Goal of the exercise
Write only the number of lines in the records beneath that hold "list".

(Stored items)
______

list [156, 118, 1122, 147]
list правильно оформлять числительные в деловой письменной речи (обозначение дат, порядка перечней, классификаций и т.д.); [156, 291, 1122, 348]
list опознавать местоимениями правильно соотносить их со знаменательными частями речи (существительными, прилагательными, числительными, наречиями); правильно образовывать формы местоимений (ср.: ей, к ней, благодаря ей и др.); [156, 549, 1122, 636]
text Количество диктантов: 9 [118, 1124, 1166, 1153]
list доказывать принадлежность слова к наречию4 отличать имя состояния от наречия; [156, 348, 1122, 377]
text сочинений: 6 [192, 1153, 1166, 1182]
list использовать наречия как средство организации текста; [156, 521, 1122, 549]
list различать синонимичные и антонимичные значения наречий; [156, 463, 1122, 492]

______

Problem solution
6